Because of the importance of that context, the question of the conceptual
analysis of the expressions used in the statute cannot be answered without
making judgments on normative questions of how those principles are to be
respected.

The dependence of the effect of legal language on context is an instance of
a general problem about communication, which Grice approaches by
distinguishing semantics from pragmatics.

Grice attempts to distinguish the conceptual analysis of an expression,
from the effect that is to be ascribed to the use of the expression in a
particular way, by a particular user of the language, in a particular context.

("I just hate when people say things like "I don't believe it; I know it"
-- Can't they see that the conceptual analysis of 'know' involves that of
'belief' as a necessary if not sufficient condition?" -- or do I miss the
disimplicature?")

Pragmatics is an underdeveloped study in legal theory, in spite of H. L. A.
Hart (who feared Grice's brilliancy) and yet it is an underdeveloped study
of a vast field, for the term 'pragmatics' could be used as a heading for
all the work of legal scholars and theorists in defending particular
interpretations of legal language (when the participants in the dispute
understand the meaning of the expressions in question, as they did in Garner v
Burr), and in theorizing as to the nature of interpretation.

In recent work in this field, it is even controversial whether legal
pragmatics is simply a part of the pragmatics of language use in general or
whether there is something special about law, in respect of the dependence of
meaning on context.

Thus one can argue that the contextual background is typically not rich
enough in law, for the content asserted to differ from what has been said, in
the way that it often does in a Griceian type of conversation.

But all agree that law has one special feature that distinguishes it from
ordinary conversation.

Legal systems need institutions and processes for adjudication of the
disputes about the application of language that arise (partly) as a result of
its context-dependence.

The problem faced in cases like Garner v Burr is an especially vivid
reminder of a problem that philosophers of language have long been more or less

aware of (see Aristotle's discussion of the notion of ‘friendship’ in
Eudemian Ethics VII, 2, 1236a 33 -- and Grice's analysis of 'friend' as 'alter
ego' in WoW -- Way of Words).

The context-dependence of the meaning of words requires an account of
linguistic competence that relates it to other human capacities — capacities to

judge the importance of context and to draw analogies.
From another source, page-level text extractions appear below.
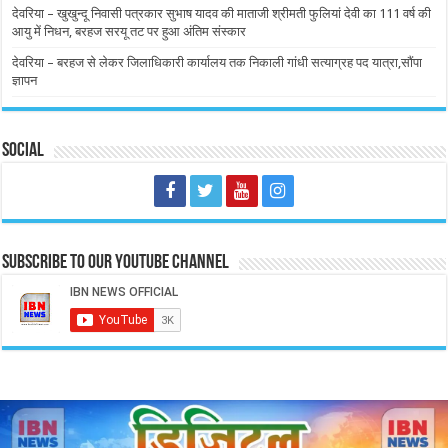
देवरिया – खुखुन्दू निवासी पत्रकार सुभाष यादव की माताजी श्रीमती फुलियां देवी का 111 वर्ष की
आयु में निधन, बरहज सरयू तट पर हुआ अंतिम संस्कार
देवरिया – बरहज से लेकर जिलाधिकारी कार्यालय तक निकाली गांधी सत्याग्रह पद यात्रा,सौंपा
ज्ञापन
Social
Subscribe to our Youtube Channel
It would be a mistake in the philosophy of language to account for language
in a way that divorces its mastery from other aspects of human
rationality.

Context-dependence also poses challenges for any theory of meaning to
distinguish between (and to explain relations between) knowledge of the meaning

of a word, and ability to apply it truly.

Finally, the role of evaluative considerations in the application of
ordinary descriptive concepts like ‘vehicle’ raises a challenge for any
thorough-going scepticism about value: the challenge of deciding whether to
adopt
a thorough-going scepticism about the meaning and application of
descriptive language, which seems to follow from general scepticism concerning
values.

For philosophy of law, the dependence of such language on evaluative
considerations raises special problems -- and both Popper and Grice knew that!